When ear noodles, which required a 3D-space around and above the helix, became all the fashion, young girls started “stacking” or elongating the ear stem gradually, using string or thread. Because they wanted to hide this dangerous, somewhat deforming practice from parents and teachers, the T-bob became popular, and not just among the ear-stackers.
This presented Mimosa with an ethical problem. She was raised in a strict, Platonic (in the modern, 22nd century sense of the word, not the classical) household, where she learned rules and laws were made out of love, and disobedience caused heartbreak to those in power. She remembered the agonizing, aching remorse when her father concealed his etching income from the government. She remembered the tears of her parents when she refused to tell them what Grandpa said. Yes, she was to be obedient to Grandpa too, but her first allegiance was to her parents. Well, her second allegiance, really.

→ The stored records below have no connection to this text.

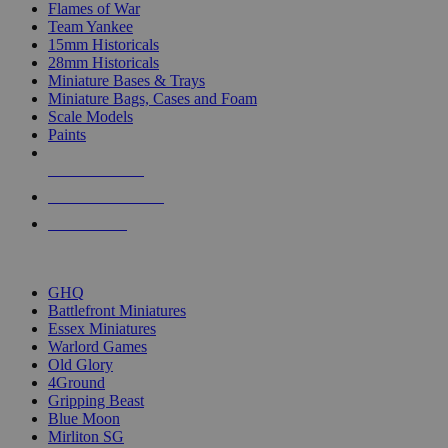
Flames of War
Team Yankee
15mm Historicals
28mm Historicals
Miniature Bases & Trays
Miniature Bags, Cases and Foam
Scale Models
Paints
NEW RELEASES
RECENT ARRIVALS
PRE-ORDERS
TOP HISTORICAL MINI PUBLISHERS
GHQ
Battlefront Miniatures
Essex Miniatures
Warlord Games
Old Glory
4Ground
Gripping Beast
Blue Moon
Mirliton SG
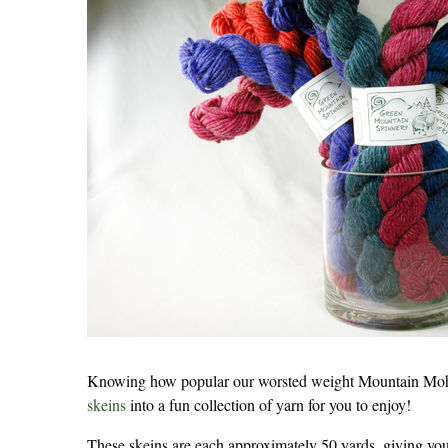
Knowing how popular our worsted weight Mountain Mohair
skeins
into a fun collection of yarn for you to enjoy!
These skeins are each approximately 50 yards, giving you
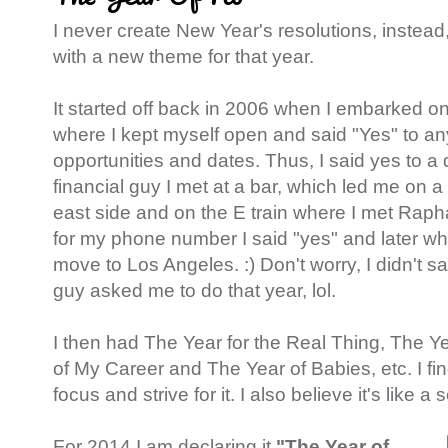
I never create New Year's resolutions, instea
with a new theme for that year.
It started off back in 2006 when I embarked o
where I kept myself open and said "Yes" to a
opportunities and dates. Thus, I said yes to a
financial guy I met at a bar, which led me on 
east side and on the E train where I met Ra
for my phone number I said "yes" and later w
move to Los Angeles. :) Don't worry, I didn't s
guy asked me to do that year, lol.
I then had The Year for the Real Thing, The Y
of My Career and The Year of Babies, etc. I fin
focus and strive for it. I also believe it's like a s
For 2014 I am declaring it
"The Year of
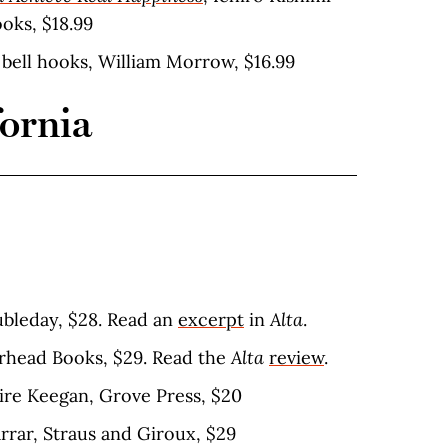
oks, $18.99
, bell hooks, William Morrow, $16.99
fornia
oubleday, $28. Read an
excerpt
in
Alta
.
erhead Books, $29. Read the
Alta
review
.
aire Keegan, Grove Press, $20
arrar, Straus and Giroux, $29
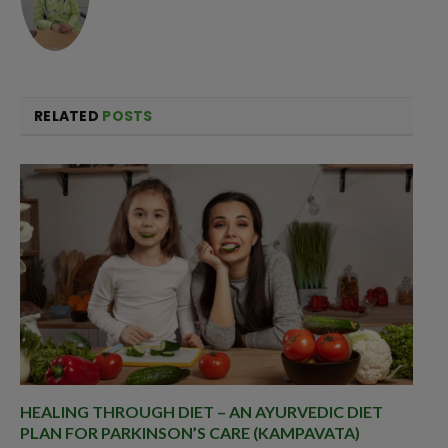
RELATED
POSTS
HEALING THROUGH DIET – AN AYURVEDIC DIET
PLAN FOR PARKINSON’S CARE (KAMPAVATA)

In any case, the fourteen-year old girl who sat staring at herself in the wall to wall mirror, her back to Mimosa, her hair long, thick, and curly, said, “A T-bob, please.” Mimosa ran her fingers through the girl’s hair. It was softer than it looked. She brushed it away from her face. There was a bandage around the left ear stem.
Not meaning to speak, Mimosa still said, “Oh dear.”
The girl, whose name was Lucy, looked sharply at Mimosa. She saw a short, pale, rather pudgy woman in her early twenties, who, like many hairdressers, had over-processed hair which desperately needed a trim; in this case, ash blonde in colour.
“I have to ask,” said Mimosa. “Do your parents know you are stacking?”
Lucy lowered her head, and Mimosa did not see the eye-roll. “Yes she does,” said Lucy, looking up again. “She says it’s up to me. When she was my age she got a blood tattoo, you know, right?” Mimosa hoped that tattoo was not readily visible. People wouldn’t hire you, not even for a grade C job, if you had a blood tattoo. The Plato Group had banned them, out of love and concern for the physical and mental health of the people.
“Well, this is permanent too,” Mimosa said, trying to avoid the tone and cadence of her mother’s voice, but failing. She heard her mother speak, as clearly as if she was inhabiting Mimosa’s body. “And Plato doesn’t want you to do it.”
Lucy said something about Plato that Mimosa stridently refused to hear, lest she had to report the girl. Then silence.
“Will you report me?” Lucy said suddenly. She looked around, she looked above the entrance door, where the recorders were usually placed. No one tried to hide them: What would be the point?
She looked at Mimosa, behind her, in the mirror. Even from a few feet away, Mimosa could see chocolate-coloured flecks in Lucy’s hazel eyes. They were pretty, and unusual. All around the hazel and chocolate there was white. Her own eyes were grey, like her mother’s, like her Grandpa’s eyes.
The room felt cold, and at that moment Jarred, her business partner, burst into the shop, his lunch break over. “Hey Mim. And Lucy, isn’t it? I made the appointment. I’m Jarred.”
Lucy did not look at him or smile. Jarred paused, then went to the back lounge for a minute. Mimosa was still and quiet, her hands on the back of Lucy’s chair.
When Jarred reappeared he strode to where the two young women were frozen in place.
“T-bob, Lucy? It would look fab. Mim, I’ll do it!”
“No,” said Mimosa. She put a large, clean white towel around Lucy’s shoulders, and picked up the brush again. “I will.”